(Your goal)
Beneath this line are the data; copy exactly the part of them that opens with the line containing "FIGURE 7 | The conceptual CEC problemscape." and closes with the line containing "Figure 1: Location", and only that part.

(Extracted information)
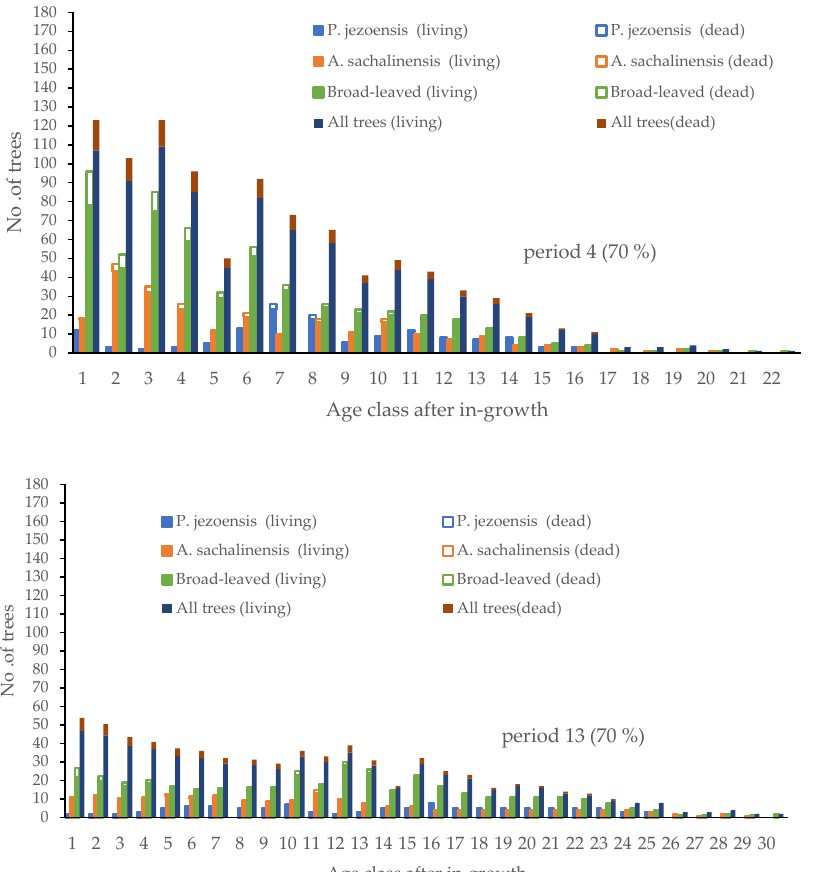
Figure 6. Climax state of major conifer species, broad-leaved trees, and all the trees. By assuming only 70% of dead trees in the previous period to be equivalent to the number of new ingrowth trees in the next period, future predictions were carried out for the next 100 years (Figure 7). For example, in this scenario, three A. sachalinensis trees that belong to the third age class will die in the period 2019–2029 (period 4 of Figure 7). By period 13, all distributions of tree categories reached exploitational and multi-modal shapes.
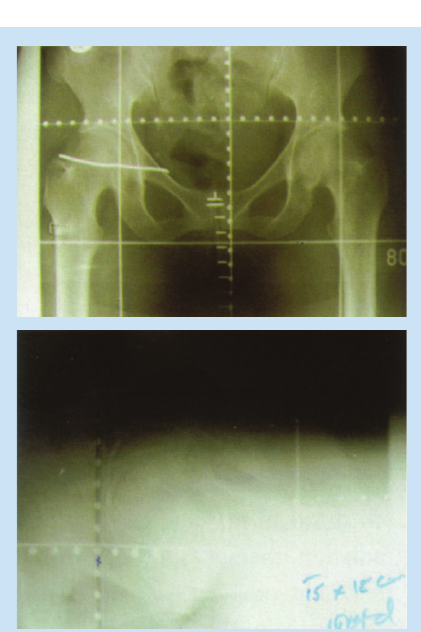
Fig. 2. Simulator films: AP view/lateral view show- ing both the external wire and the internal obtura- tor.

...

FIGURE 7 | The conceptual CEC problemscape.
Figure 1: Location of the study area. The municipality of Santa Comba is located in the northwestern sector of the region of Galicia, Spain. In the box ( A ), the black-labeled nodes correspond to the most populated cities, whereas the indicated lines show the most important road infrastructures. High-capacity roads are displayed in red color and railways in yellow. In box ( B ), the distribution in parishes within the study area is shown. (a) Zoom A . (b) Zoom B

(Response area)
FIGURE 7 | The conceptual CEC problemscape.
Figure 1: Location of the study area. The municipality of Santa Comba is located in the northwestern sector of the region of Galicia, Spain. In the box ( A ), the black-labeled nodes correspond to the most populated cities, whereas the indicated lines show the most important road infrastructures. High-capacity roads are displayed in red color and railways in yellow. In box ( B ), the distribution in parishes within the study area is shown. (a) Zoom A . (b) Zoom B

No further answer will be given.